STUDY TEXT
|---|

But there’s no use complaining, because the Butler-Claudia rivalry turns out to be as fun as the Butler-Wilma rivalry of past volumes. With the big difference here that Butler tries throughout the novel to get Claudia in bed. She turns out to be a mega-hot blonde, much to Butler’s surprise (he figured that as a chemist she’d be a dog), and within moments Butler’s hitting on her…only to be turned down again and again. Ultimately Butler will keep her locked up in their hotel room in Hong Kong, never letting her leave. A funny recurring joke develops that she’s like Butler’s pet, with the big difference that at least he’d take a pet out for a walk, whereas Claudia never leaves the hotel room. It would seem that Len ran out of interest in the character, though; after a lot of verbal sparring, Butler just keeps ditching Claudia in the hotel, at one point even telling her he’s decided she’s no longer necessary and can go home. 

However the focus is more on the zany; I still say Butler is a more explicit take on the “spy satire” series of the ‘60s, a la The Man From O.R.G.Y. and the like. So Butler and Claudia are verbally sparring on the flight to Hong Kong, and Butler gets all hot and bothered. He goes into the restroom, but is determined not to masturbate, as he swore that off when he was 18; he’ll either get laid or just suffer. So he looks out in the cabin, spots a “little oriental stewardess,” and calls her in to “help” with the toilet. She comes in and throughout Butler leaves his massive tool sticking out, which of course serves to get the stew hot and bothered herself. They pull an explicitly-rendered “quickie” at thirty thousand feet…and to make it even more goofy, it turns out the two have actually done this before: the stew remembers Butler’s “big one” from a previous flight! 

The stew, Mai Ling, serves to get Butler into the plot per se, but like Claudia she’s dropped from the narrative soon after. She invites Butler to a party at the famous Madame Wang’s that night, in Hong Kong. Butler’s never heard of Madame Wang, and is informed she is a wealthy businesswoman who owns the Kinki Corporation. Butler leaves Claudia in the hotel – after going out to buy her some books, including Pynchon’s Gravity’s Rainbow – and heads to the party with Mai Ling. Madame Wang turns out to be a sort of Dragon Lady out of older pulp, a ravishing Asian woman of indeterminate age who employs a legion of goons. On no basis other than this, Butler suspects she’s involved with the plot he’s here to investigate.

|---|

SUPPLIED INFORMATION
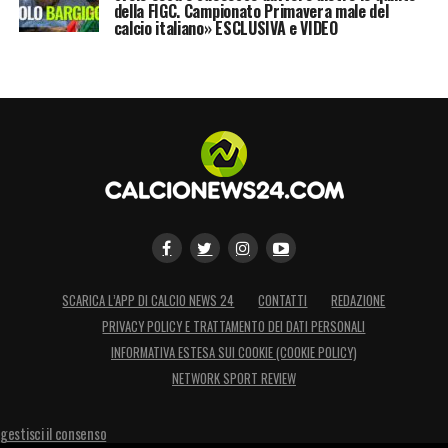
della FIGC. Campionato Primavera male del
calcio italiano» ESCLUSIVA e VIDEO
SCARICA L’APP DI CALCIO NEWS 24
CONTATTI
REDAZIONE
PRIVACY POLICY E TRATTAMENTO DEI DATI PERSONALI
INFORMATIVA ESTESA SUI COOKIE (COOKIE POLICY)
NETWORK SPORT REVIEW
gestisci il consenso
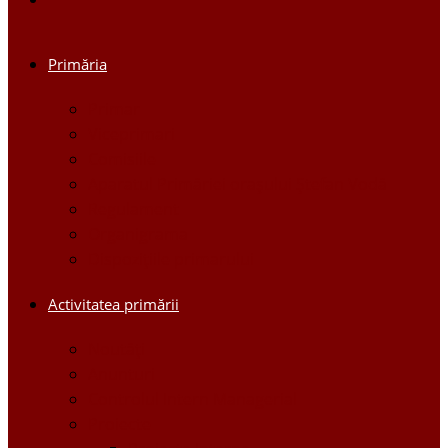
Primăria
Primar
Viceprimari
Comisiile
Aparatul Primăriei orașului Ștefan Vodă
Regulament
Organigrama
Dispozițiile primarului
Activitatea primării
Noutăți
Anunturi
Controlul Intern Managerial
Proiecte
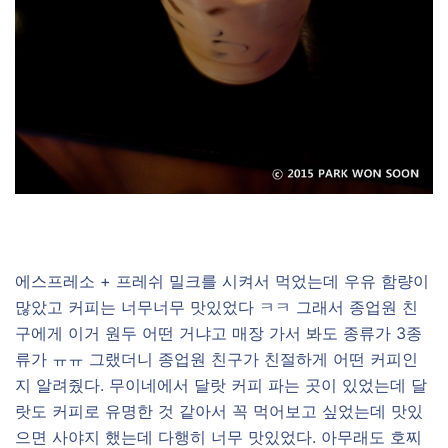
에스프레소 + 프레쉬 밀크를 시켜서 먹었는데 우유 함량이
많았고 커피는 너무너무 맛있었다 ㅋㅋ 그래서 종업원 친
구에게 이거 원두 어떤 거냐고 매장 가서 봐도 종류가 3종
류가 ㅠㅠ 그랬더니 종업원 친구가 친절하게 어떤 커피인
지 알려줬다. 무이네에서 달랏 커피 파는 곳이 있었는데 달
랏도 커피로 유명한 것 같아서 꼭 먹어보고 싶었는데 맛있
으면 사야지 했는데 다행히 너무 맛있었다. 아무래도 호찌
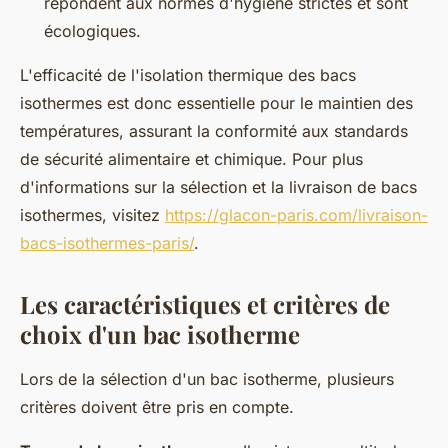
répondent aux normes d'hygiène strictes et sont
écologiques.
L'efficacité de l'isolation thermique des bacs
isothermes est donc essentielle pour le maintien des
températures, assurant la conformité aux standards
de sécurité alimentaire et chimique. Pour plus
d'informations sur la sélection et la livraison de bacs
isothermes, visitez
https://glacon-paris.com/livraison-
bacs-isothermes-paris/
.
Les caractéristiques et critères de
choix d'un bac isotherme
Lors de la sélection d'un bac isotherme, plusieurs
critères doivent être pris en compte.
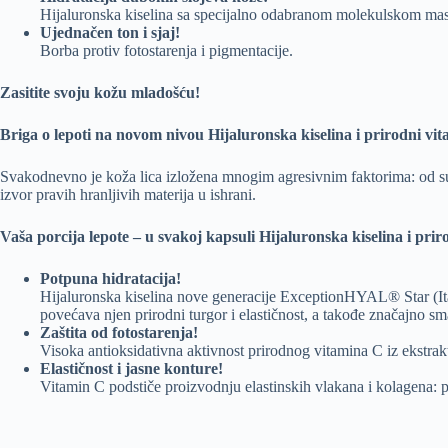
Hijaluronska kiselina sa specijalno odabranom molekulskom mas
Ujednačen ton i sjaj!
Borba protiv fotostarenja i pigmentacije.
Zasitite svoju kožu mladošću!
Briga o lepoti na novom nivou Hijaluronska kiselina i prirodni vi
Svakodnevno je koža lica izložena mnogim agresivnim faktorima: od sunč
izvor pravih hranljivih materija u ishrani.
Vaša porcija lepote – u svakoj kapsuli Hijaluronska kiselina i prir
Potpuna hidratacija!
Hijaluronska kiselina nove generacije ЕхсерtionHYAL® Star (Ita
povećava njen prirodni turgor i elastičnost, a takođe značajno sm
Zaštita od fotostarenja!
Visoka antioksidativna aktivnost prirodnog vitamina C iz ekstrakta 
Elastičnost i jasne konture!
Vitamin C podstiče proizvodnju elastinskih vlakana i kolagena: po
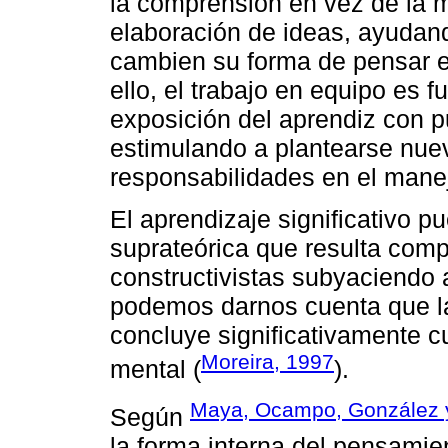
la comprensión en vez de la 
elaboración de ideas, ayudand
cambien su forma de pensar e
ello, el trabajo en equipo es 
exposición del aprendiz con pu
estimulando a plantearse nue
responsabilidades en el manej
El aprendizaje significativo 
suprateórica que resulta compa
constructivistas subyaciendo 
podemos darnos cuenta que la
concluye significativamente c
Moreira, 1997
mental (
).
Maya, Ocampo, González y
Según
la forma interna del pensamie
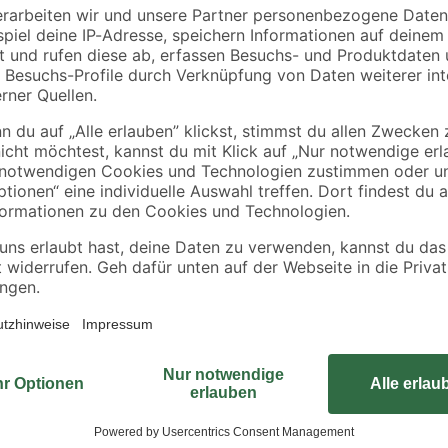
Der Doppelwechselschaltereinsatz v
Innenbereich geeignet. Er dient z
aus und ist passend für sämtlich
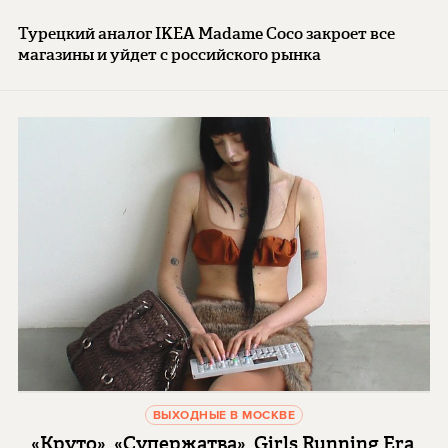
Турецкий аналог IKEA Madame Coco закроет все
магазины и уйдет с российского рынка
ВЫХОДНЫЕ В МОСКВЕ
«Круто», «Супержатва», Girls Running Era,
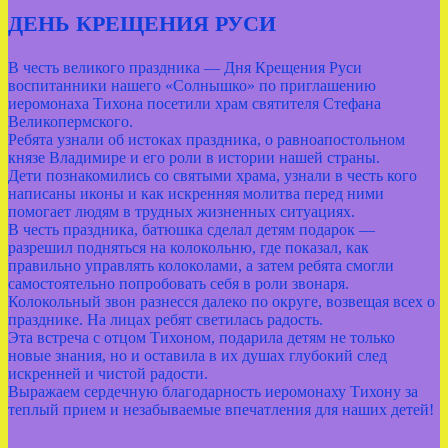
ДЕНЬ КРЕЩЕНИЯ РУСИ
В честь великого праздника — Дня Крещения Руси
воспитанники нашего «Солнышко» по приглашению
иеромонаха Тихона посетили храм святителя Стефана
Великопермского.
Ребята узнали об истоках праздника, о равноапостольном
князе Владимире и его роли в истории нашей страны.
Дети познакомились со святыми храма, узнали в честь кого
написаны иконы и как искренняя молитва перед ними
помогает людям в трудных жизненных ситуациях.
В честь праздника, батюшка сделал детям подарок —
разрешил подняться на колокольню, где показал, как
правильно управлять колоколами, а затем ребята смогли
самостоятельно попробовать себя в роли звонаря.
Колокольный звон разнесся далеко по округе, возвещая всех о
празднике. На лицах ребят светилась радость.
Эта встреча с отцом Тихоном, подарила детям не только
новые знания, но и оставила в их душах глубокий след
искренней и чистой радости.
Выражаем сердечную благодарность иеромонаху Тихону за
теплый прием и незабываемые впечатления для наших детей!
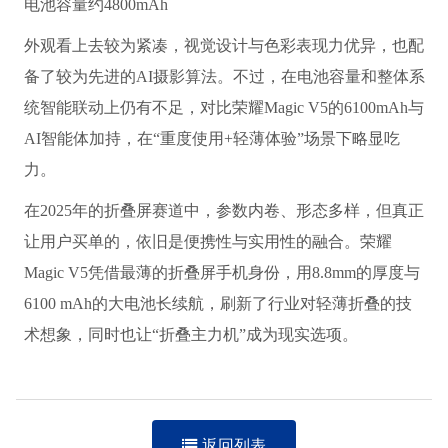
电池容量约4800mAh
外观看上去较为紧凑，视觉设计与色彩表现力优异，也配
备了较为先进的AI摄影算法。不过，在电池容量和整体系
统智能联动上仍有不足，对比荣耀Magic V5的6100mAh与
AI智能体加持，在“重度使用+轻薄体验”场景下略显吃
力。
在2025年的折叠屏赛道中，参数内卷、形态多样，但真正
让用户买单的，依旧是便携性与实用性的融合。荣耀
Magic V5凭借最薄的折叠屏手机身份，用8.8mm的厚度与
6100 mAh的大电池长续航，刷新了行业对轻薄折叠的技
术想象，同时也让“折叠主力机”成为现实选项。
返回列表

|---|

COMPLETE THE FOLLOWING
• A. From the Butler review, reproduce the passage from "The stew, Mai" up to and including "here to investigate.".
• B. Condense the paragraph of the Butler review that begins "The stew, Mai Ling, serves" into a shorter version that keeps its main facts.

SOLUTIONS TO THE TASKS
• A.
The stew, Mai Ling, serves to get Butler into the plot per se, but like Claudia she’s dropped from the narrative soon after. She invites Butler to a party at the famous Madame Wang’s that night, in Hong Kong. Butler’s never heard of Madame Wang, and is informed she is a wealthy businesswoman who owns the Kinki Corporation. Butler leaves Claudia in the hotel – after going out to buy her some books, including Pynchon’s Gravity’s Rainbow – and heads to the party with Mai Ling. Madame Wang turns out to be a sort of Dragon Lady out of older pulp, a ravishing Asian woman of indeterminate age who employs a legion of goons. On no basis other than this, Butler suspects she’s involved with the plot he’s here to investigate.

• B. Mai Ling, the stewardess, brings Butler into the plot but, like Claudia, soon drops out of the story. She invites him to a party that night in Hong Kong at Madame Wang's. Butler has never heard of Madame Wang and learns that she is a wealthy businesswoman who owns the Kinki Corporation. He buys Claudia some books, including Pynchon's Gravity's Rainbow, leaves her at the hotel and goes to the party with Mai Ling. Madame Wang is a Dragon Lady figure from older pulp: a ravishing Asian woman of indeterminate age who employs a legion of goons. On that basis alone, Butler suspects she is involved in the plot he came to investigate.